Des heurts entre manifestants et forces de l’ordre ont éclaté lundi à Antananarivo, la capitale, où la police a utilisé des gaz lacrymogènes pour disperser la foule, principalement composée d’étudiants. Des incidents similaires ont été signalés dans d’autres villes, notamment Toliara et Antsiranana (Diego Suarez), selon des images diffusées par les chaînes de télévision locales.
Les Nations Unies ont fait état de 22 décès et de plus de 100 blessés depuis le début des manifestations, le 25 septembre. Le gouvernement malgache conteste ces chiffres.
À l’origine du mouvement, le groupe Gen Z Madagascar, un collectif de jeunes activistes des réseaux sociaux se définissant comme un « mouvement civique pacifique », dénonce les coupures d’électricité quotidiennes, qui peuvent dépasser huit heures, et le manque d’accès à l’eau potable. Ils s’inspirent de mouvements similaires observés au Népal et au Maroc.

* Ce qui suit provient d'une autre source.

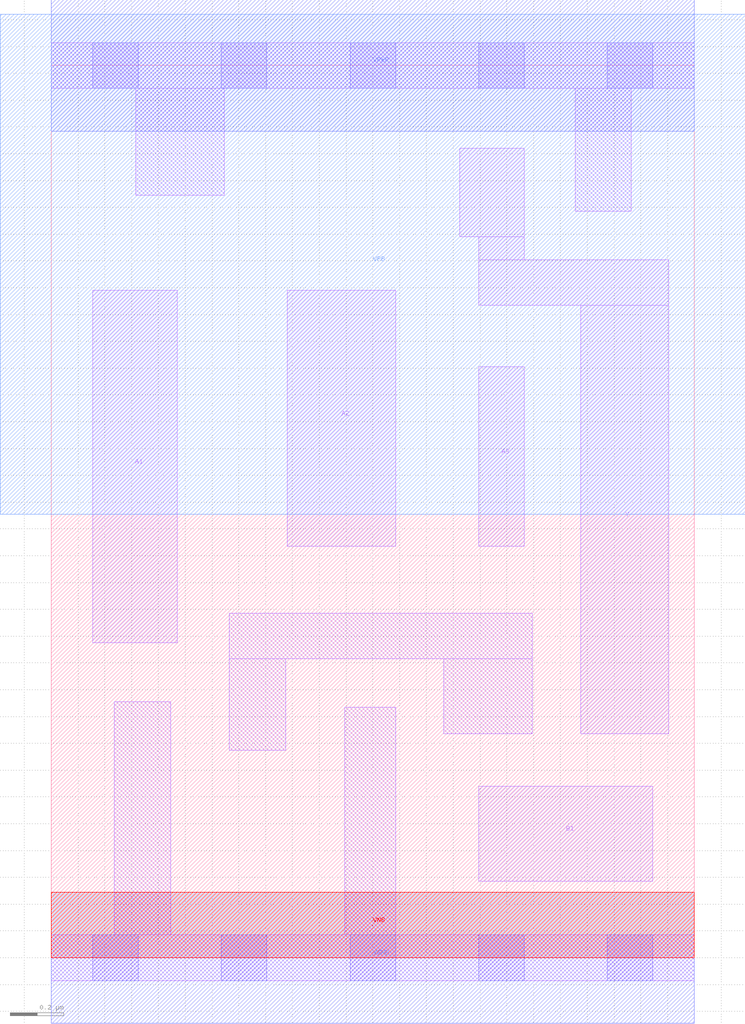
<source format=lef>
# Copyright 2020 The SkyWater PDK Authors
#
# Licensed under the Apache License, Version 2.0 (the "License");
# you may not use this file except in compliance with the License.
# You may obtain a copy of the License at
#
#     https://www.apache.org/licenses/LICENSE-2.0
#
# Unless required by applicable law or agreed to in writing, software
# distributed under the License is distributed on an "AS IS" BASIS,
# WITHOUT WARRANTIES OR CONDITIONS OF ANY KIND, either express or implied.
# See the License for the specific language governing permissions and
# limitations under the License.
#
# SPDX-License-Identifier: Apache-2.0

VERSION 5.7 ;
  NOWIREEXTENSIONATPIN ON ;
  DIVIDERCHAR "/" ;
  BUSBITCHARS "[]" ;
MACRO sky130_fd_sc_lp__o31ai_m
  CLASS CORE ;
  FOREIGN sky130_fd_sc_lp__o31ai_m ;
  ORIGIN  0.000000  0.000000 ;
  SIZE  2.400000 BY  3.330000 ;
  SYMMETRY X Y R90 ;
  SITE unit ;
  PIN A1
    ANTENNAGATEAREA  0.126000 ;
    DIRECTION INPUT ;
    USE SIGNAL ;
    PORT
      LAYER li1 ;
        RECT 0.155000 1.175000 0.470000 2.490000 ;
    END
  END A1
  PIN A2
    ANTENNAGATEAREA  0.126000 ;
    DIRECTION INPUT ;
    USE SIGNAL ;
    PORT
      LAYER li1 ;
        RECT 0.880000 1.535000 1.285000 2.490000 ;
    END
  END A2
  PIN A3
    ANTENNAGATEAREA  0.126000 ;
    DIRECTION INPUT ;
    USE SIGNAL ;
    PORT
      LAYER li1 ;
        RECT 1.595000 1.535000 1.765000 2.205000 ;
    END
  END A3
  PIN B1
    ANTENNAGATEAREA  0.126000 ;
    DIRECTION INPUT ;
    USE SIGNAL ;
    PORT
      LAYER li1 ;
        RECT 1.595000 0.285000 2.245000 0.640000 ;
    END
  END B1
  PIN Y
    ANTENNADIFFAREA  0.262500 ;
    DIRECTION OUTPUT ;
    USE SIGNAL ;
    PORT
      LAYER li1 ;
        RECT 1.525000 2.690000 1.765000 3.020000 ;
        RECT 1.595000 2.435000 2.305000 2.605000 ;
        RECT 1.595000 2.605000 1.765000 2.690000 ;
        RECT 1.975000 0.835000 2.305000 2.435000 ;
    END
  END Y
  PIN VGND
    DIRECTION INOUT ;
    USE GROUND ;
    PORT
      LAYER met1 ;
        RECT 0.000000 -0.245000 2.400000 0.245000 ;
    END
  END VGND
  PIN VNB
    DIRECTION INOUT ;
    USE GROUND ;
    PORT
      LAYER pwell ;
        RECT 0.000000 0.000000 2.400000 0.245000 ;
    END
  END VNB
  PIN VPB
    DIRECTION INOUT ;
    USE POWER ;
    PORT
      LAYER nwell ;
        RECT -0.190000 1.655000 2.590000 3.520000 ;
    END
  END VPB
  PIN VPWR
    DIRECTION INOUT ;
    USE POWER ;
    PORT
      LAYER met1 ;
        RECT 0.000000 3.085000 2.400000 3.575000 ;
    END
  END VPWR
  OBS
    LAYER li1 ;
      RECT 0.000000 -0.085000 2.400000 0.085000 ;
      RECT 0.000000  3.245000 2.400000 3.415000 ;
      RECT 0.235000  0.085000 0.445000 0.955000 ;
      RECT 0.315000  2.845000 0.645000 3.245000 ;
      RECT 0.665000  0.775000 0.875000 1.115000 ;
      RECT 0.665000  1.115000 1.795000 1.285000 ;
      RECT 1.095000  0.085000 1.285000 0.935000 ;
      RECT 1.465000  0.835000 1.795000 1.115000 ;
      RECT 1.955000  2.785000 2.165000 3.245000 ;
    LAYER mcon ;
      RECT 0.155000 -0.085000 0.325000 0.085000 ;
      RECT 0.155000  3.245000 0.325000 3.415000 ;
      RECT 0.635000 -0.085000 0.805000 0.085000 ;
      RECT 0.635000  3.245000 0.805000 3.415000 ;
      RECT 1.115000 -0.085000 1.285000 0.085000 ;
      RECT 1.115000  3.245000 1.285000 3.415000 ;
      RECT 1.595000 -0.085000 1.765000 0.085000 ;
      RECT 1.595000  3.245000 1.765000 3.415000 ;
      RECT 2.075000 -0.085000 2.245000 0.085000 ;
      RECT 2.075000  3.245000 2.245000 3.415000 ;
  END
END sky130_fd_sc_lp__o31ai_m
END LIBRARY

</source>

Selon le Fonds monétaire international, seulement un tiers des 30 millions d’habitants de Madagascar a accès à l’électricité. La société énergétique publique, Jirama, est accusée de corruption et de mauvaise gestion, exacerbant la colère populaire.
« Les gens n’ont pas de réfrigération pour conserver leurs médicaments, n’ont pas d’eau pour l’hygiène de base, et en plus, il y a une corruption massive », a déclaré Ketakandriana Rafitoson, vice-présidente mondiale de Transparency International. « Ces manifestations sont alimentées par des frustrations profondes qui touchent directement la vie quotidienne des Malgaches. »
Les manifestations ont dégénéré en scènes de chaos, avec des pillages de magasins et des dégradations de propriétés, notamment des maisons de parlementaires. Les autorités ont instauré un couvre-feu nocturne pour tenter de maîtriser la situation.
Andry Rajoelina, 51 ans, est arrivé au pouvoir suite à un coup d’État militaire en 2009. Il avait brièvement démissionné en 2014 avant d’être élu en 2018. Il est confronté à la plus grande crise de son mandat, selon des observateurs.
La semaine dernière, le président Rajoelina a limogé son gouvernement dans une tentative d’apaiser les tensions. Cependant, les efforts pour engager un dialogue avec les manifestants se sont heurtés à des difficultés.
« Malheureusement, malgré nos efforts, aucun leadership clair ou structuré n’a émergé pour entamer des pourparlers constructifs », a déclaré un porte-parole du gouvernement à Reuters. Rajoelina a par ailleurs rejeté les appels à sa démission, accusant ses détracteurs de vouloir « détruire notre pays ».